A field trip: cashflow for survivors of childbirth injury
WomenLift invested in a social enterprise based at the Mabinti Centre, buying beadcraft conference lanyards from survivors who had been equipped with skills and machines to make accessories and toys. WomenLift also hosted a pop-up Mabinti shop. One seller said WomenLift was helping challenge stigma, adding ‘we have suffered. But this is a chance to take money home and be proud’.
International Confederation of Midwives
The ICM Global Chief Midwife Jacqueline Dunkley-Bent travelled to Tanzania from the Netherlands to collaborate with partners in the interest of optimising maternal and newborn outcomes across the world. The ICM (2023a) ‘push for midwives’ campaign continues to call for 900000 more midwives who are well trained, regulated and supported, many of whom are needed in sub-Saharan Africa. As the global champion of quality midwifery care, the ICM convened members in Kigali, Rwanda in September 2024.
‘Holding regional conferences is an important way to ensure that midwives can more easily access our events and the professional growth they offer. It also helps lower the carbon footprint and costs of travel’. Prof Dunkley-Bent (ICM, 2023b)
Counter arguments
Changing the location of global conferences will not single-handedly improve outcomes linked to the midwifery-related sustainable development goals. Global health bodies face challenges when gathering people in low- and middle-income countries. Issues include south-south visa restrictions, delegate security and brand damage by association with governments whose human rights record may be questionable (Office of the United Nations High Commissioner for Human Rights, 2024).
Conclusions
Meaningful ‘decolonisation’ of maternal, neonatal, sexual and reproductive health policy needs to listen and respond to clinicians working with the world's most vulnerable women and babies. WomenLift Health has demonstrated how and why organisations are hosting summits in regions most lagging with the UN sustainable development goals. Their 2024 conference in Tanzania empowered midwives from a range of low- and middle-income countries to bring localised insights on optimising maternity outcomes. By sharing opinions with policy influencers including UN agencies and major donors, these midwives promoted the ICM campaign for universal, high-quality midwifery.
Key points
- Most global health conferences happen in high-income countries – which restricts attendance from nations lagging on the midwifery-related sustainable development goals.

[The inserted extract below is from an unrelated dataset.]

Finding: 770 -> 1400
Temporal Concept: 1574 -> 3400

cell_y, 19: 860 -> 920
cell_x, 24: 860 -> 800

- Under-representation of the ‘global south’ hampers the locally-driven approach necessary for maternal, neonatal, sexual and reproductive health policy to tackle context-specific challenges.
- Bodies like WomenLift Health and the International Confederation of Midwives are turning the tide by holding conferences in low-and-middleincome countries.
- WomenLift Health's summit in Tanzania gained insights from midwives, obstetricians and sexual and reproductive health experts to inform policy for the most vulnerable.
- The International Confederation of Midwives, which held a regional conference in Rwanda in September 2024, says further benefits include cutting the carbon footprint and costs of travel.
CPD reflective questions
- How does the evidence on conference inequity relate to your own professional life?
- How can maternity workers and academics best support colleagues facing structural disadvantages?
- How might the legacy of colonialism affect the experience and outcomes of maternity service users in the context where you work?
- Consider the issue of ‘epistemic injustice’. How might this affect you and your colleagues?